## Directions
Render these lines as a numbered list, skipping blank lines and leaving out the pictures.

(Dataset items)

· · · · ·

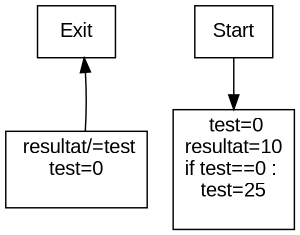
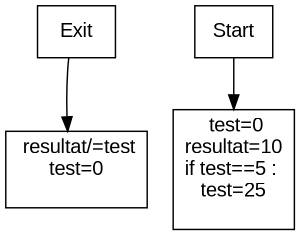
  digraph {
    fontname="Liberation Sans"
    node [fontname="Liberation Sans" shape=rectangle]
    edge [fontname="Liberation Sans"]
    n1 [label=Exit]
    n2 [label=" resultat/=test\ntest=0\n "]
-   n3 [label=" test=0\nresultat=10\nif test==0 : \ntest=25\n "]
+   n3 [label=" test=0\nresultat=10\nif test==5 : \ntest=25\n "]
    n4 [label=Start]
-   n2 -> n1
+   n1 -> n2
    n4 -> n3
  }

· · · · ·

## Task answer
1.   digraph {
2.     fontname="Liberation Sans"
3.     node [fontname="Liberation Sans" shape=rectangle]
4.     edge [fontname="Liberation Sans"]
5.     n1 [label=Exit]
6.     n2 [label=" resultat/=test\ntest=0\n "]
7. -   n3 [label=" test=0\nresultat=10\nif test==0 : \ntest=25\n "]
8. +   n3 [label=" test=0\nresultat=10\nif test==5 : \ntest=25\n "]
9.     n4 [label=Start]
10. -   n2 -> n1
11. +   n1 -> n2
12.     n4 -> n3
13.   }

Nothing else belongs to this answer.